Images do not belong in the copy. Retype all the entries below exactly.

Material provided below:

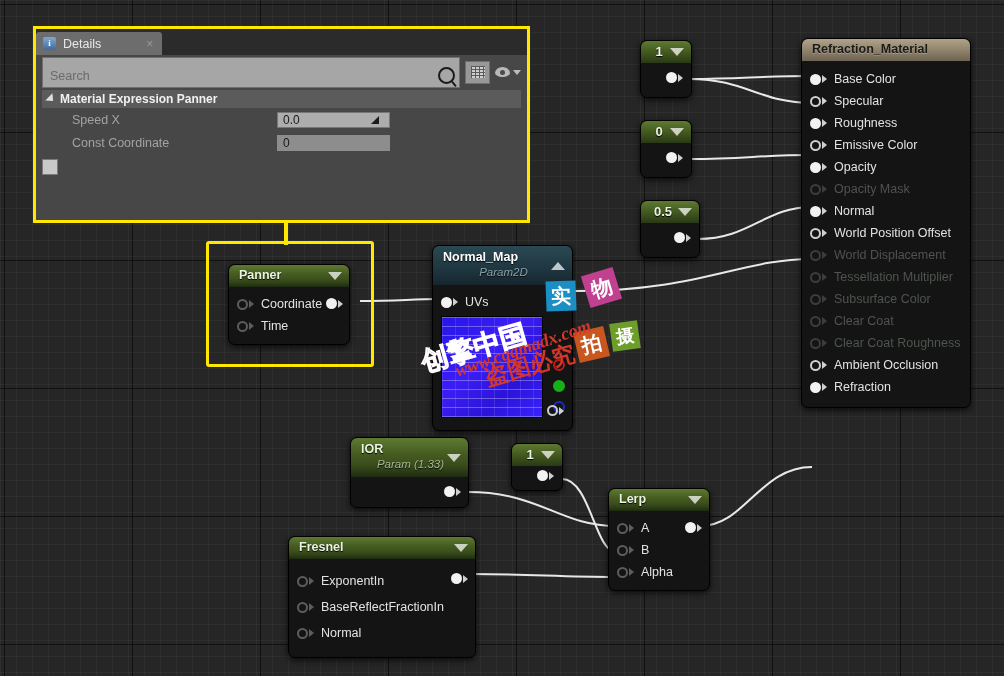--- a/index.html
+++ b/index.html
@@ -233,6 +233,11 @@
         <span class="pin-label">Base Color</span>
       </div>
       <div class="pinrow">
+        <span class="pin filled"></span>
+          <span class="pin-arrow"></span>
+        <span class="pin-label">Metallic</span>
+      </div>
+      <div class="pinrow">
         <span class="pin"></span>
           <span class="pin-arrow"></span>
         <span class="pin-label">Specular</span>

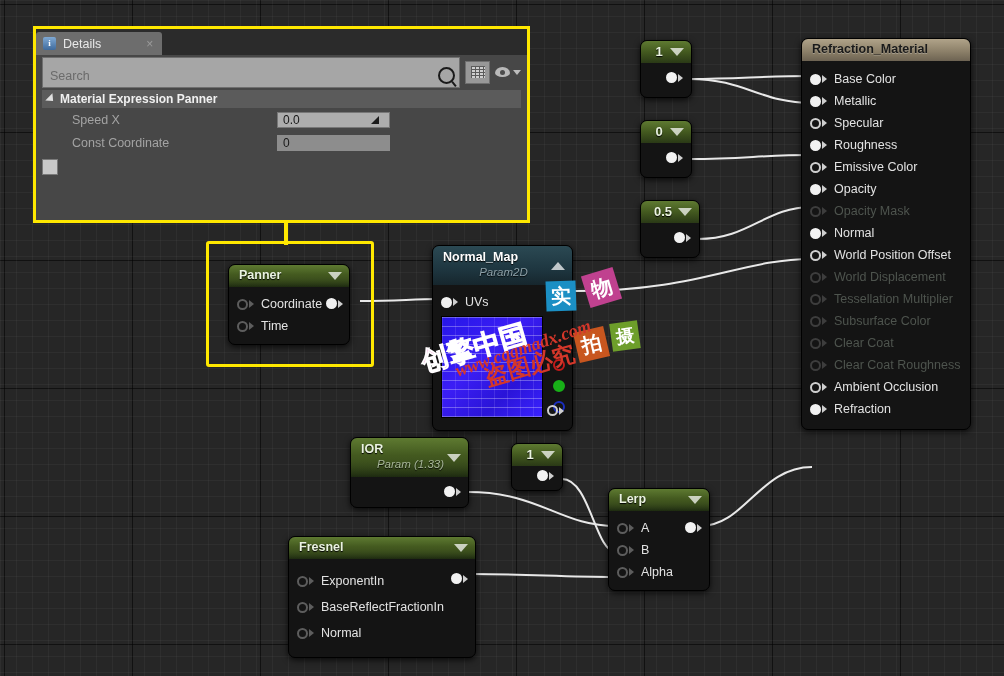--- a/index.html
+++ b/index.html
@@ -172,7 +172,7 @@
   .cat-tri{width:0;height:0;border-top:5px solid transparent;border-bottom:5px solid transparent;border-left:6px solid #e0e0e0;transform:rotate(45deg);}
   .props { margin:0 6px; background:#474747; }
   .prow { display:flex; align-items:center; height:23px; }
-  .plabel { width:235px; padding-left:30px; color:#a3a3a3; font-size:12.5px; box-sizing:border-box;}
+  .plabel { width:235px; padding-left:30px; color:#fef9c3; font-size:12.5px; box-sizing:border-box;}
   .pfield {
     width:113px; height:16px; background:#adadad; border:1px solid #777;
     display:flex; align-items:center; justify-content:space-between;

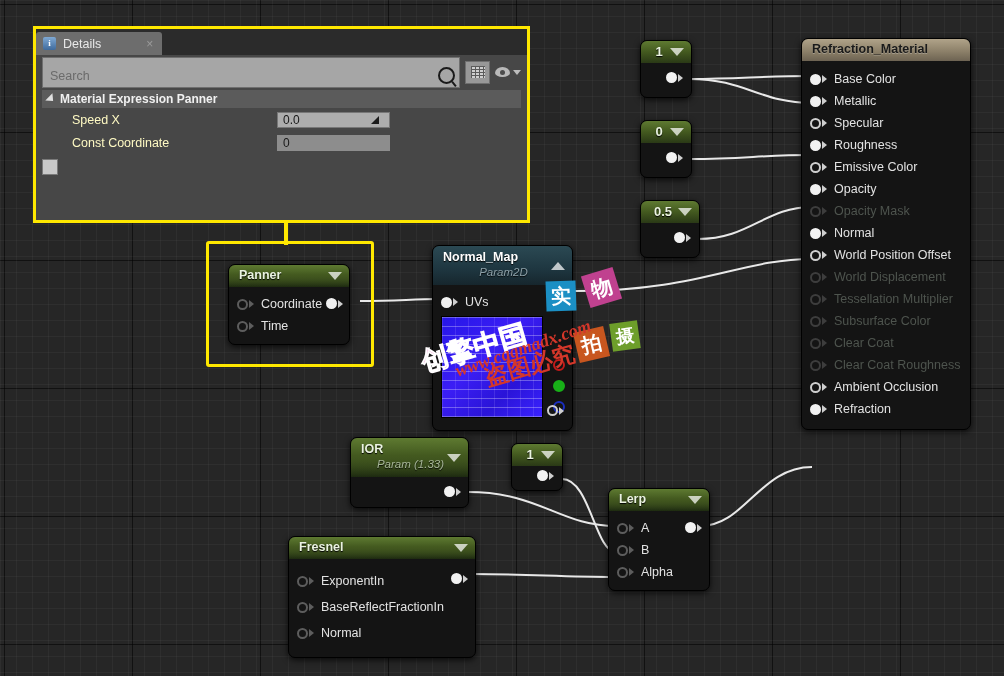--- a/index.html
+++ b/index.html
@@ -454,10 +454,6 @@
   </div>
 
   <div class="node" style="left:288px; top:536px; width:186px;">
-    <div class="node-head green">
-      <span>Fresnel</span>
-      <span class="caret"></span>
-    </div>
     <div class="node-body" style="position:relative; padding:9px 0 11px 0;">
       <div class="pinrow" style="height:26px;">
         <span class="pin dim"></span>

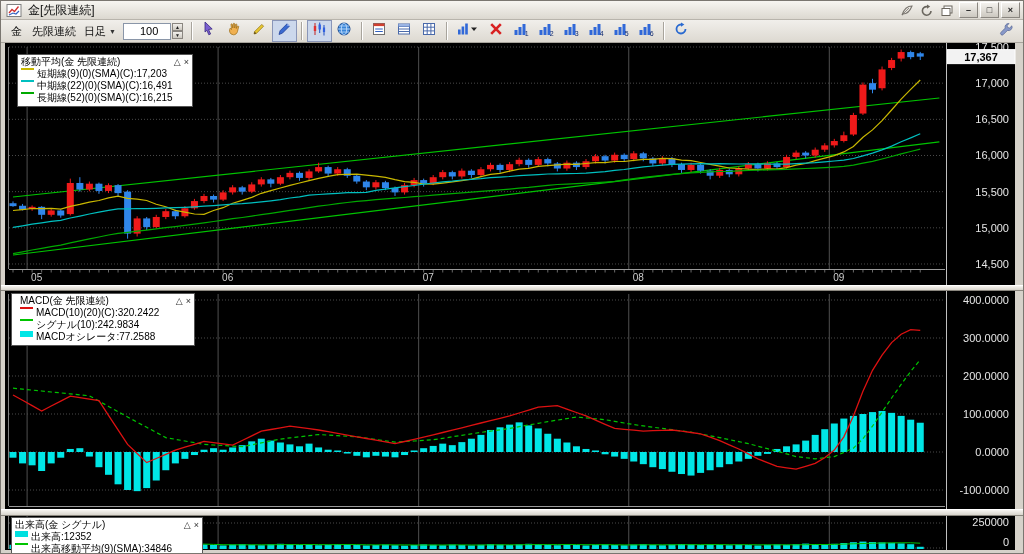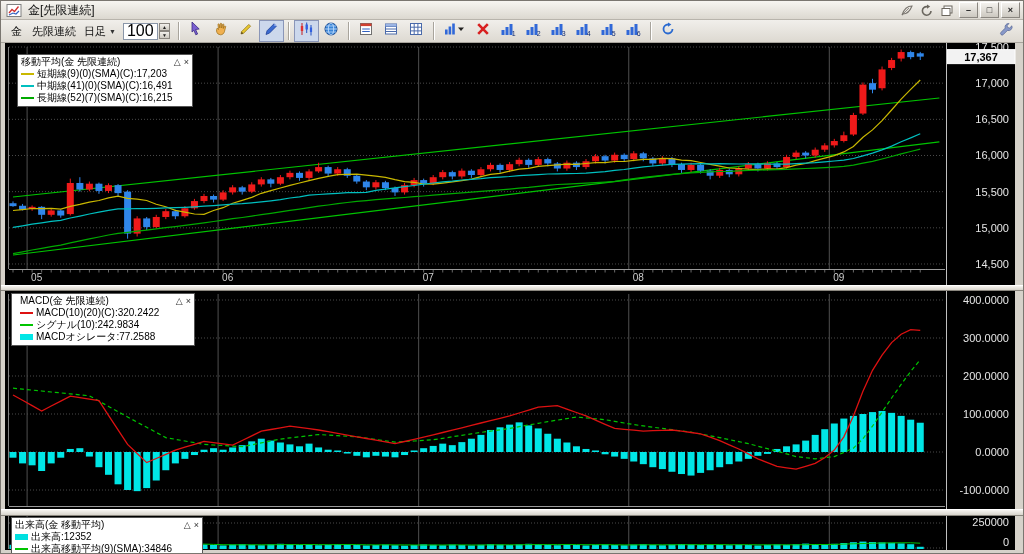--- a/index.html
+++ b/index.html
@@ -23,8 +23,8 @@
   .tdrop{display:flex;align-items:center;font-size:11px;color:#111;margin:0 0;padding:1px 3px;}
   .tdrop .dd{font-size:7px;margin-left:3px;color:#333;}
   .spinwrap{display:flex;align-items:center;margin:0 4px;}
-  .spinval{width:30px;height:15px;background:#fff;border:1px solid #8a96a8;font-size:16px;color:#000;
-           display:flex;align-items:center;padding-left:3px;}
+  .spinval{width:30px;height:15px;background:#fff;border:1px solid #8a96a8;font-size:11px;color:#000;
+           display:flex;align-items:center;padding-left:16px;}
   .spinbtns{display:flex;flex-direction:column;margin-left:1px;}
   .spinbtns span{width:11px;height:8px;background:linear-gradient(#f2f0ec,#ccc8c0);border:1px solid #8a8680;
                  font-size:5px;line-height:6px;text-align:center;color:#222;box-sizing:border-box;}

End of Material provided.

◆ Exercise response ◆
--- a/index.html
+++ b/index.html
@@ -233,6 +233,11 @@
         <span class="pin-label">Base Color</span>
       </div>
       <div class="pinrow">
+        <span class="pin filled"></span>
+          <span class="pin-arrow"></span>
+        <span class="pin-label">Metallic</span>
+      </div>
+      <div class="pinrow">
         <span class="pin"></span>
           <span class="pin-arrow"></span>
         <span class="pin-label">Specular</span>

--- a/index.html
+++ b/index.html
@@ -172,7 +172,7 @@
   .cat-tri{width:0;height:0;border-top:5px solid transparent;border-bottom:5px solid transparent;border-left:6px solid #e0e0e0;transform:rotate(45deg);}
   .props { margin:0 6px; background:#474747; }
   .prow { display:flex; align-items:center; height:23px; }
-  .plabel { width:235px; padding-left:30px; color:#a3a3a3; font-size:12.5px; box-sizing:border-box;}
+  .plabel { width:235px; padding-left:30px; color:#fef9c3; font-size:12.5px; box-sizing:border-box;}
   .pfield {
     width:113px; height:16px; background:#adadad; border:1px solid #777;
     display:flex; align-items:center; justify-content:space-between;

--- a/index.html
+++ b/index.html
@@ -454,10 +454,6 @@
   </div>
 
   <div class="node" style="left:288px; top:536px; width:186px;">
-    <div class="node-head green">
-      <span>Fresnel</span>
-      <span class="caret"></span>
-    </div>
     <div class="node-body" style="position:relative; padding:9px 0 11px 0;">
       <div class="pinrow" style="height:26px;">
         <span class="pin dim"></span>

--- a/index.html
+++ b/index.html
@@ -23,8 +23,8 @@
   .tdrop{display:flex;align-items:center;font-size:11px;color:#111;margin:0 0;padding:1px 3px;}
   .tdrop .dd{font-size:7px;margin-left:3px;color:#333;}
   .spinwrap{display:flex;align-items:center;margin:0 4px;}
-  .spinval{width:30px;height:15px;background:#fff;border:1px solid #8a96a8;font-size:16px;color:#000;
-           display:flex;align-items:center;padding-left:3px;}
+  .spinval{width:30px;height:15px;background:#fff;border:1px solid #8a96a8;font-size:11px;color:#000;
+           display:flex;align-items:center;padding-left:16px;}
   .spinbtns{display:flex;flex-direction:column;margin-left:1px;}
   .spinbtns span{width:11px;height:8px;background:linear-gradient(#f2f0ec,#ccc8c0);border:1px solid #8a8680;
                  font-size:5px;line-height:6px;text-align:center;color:#222;box-sizing:border-box;}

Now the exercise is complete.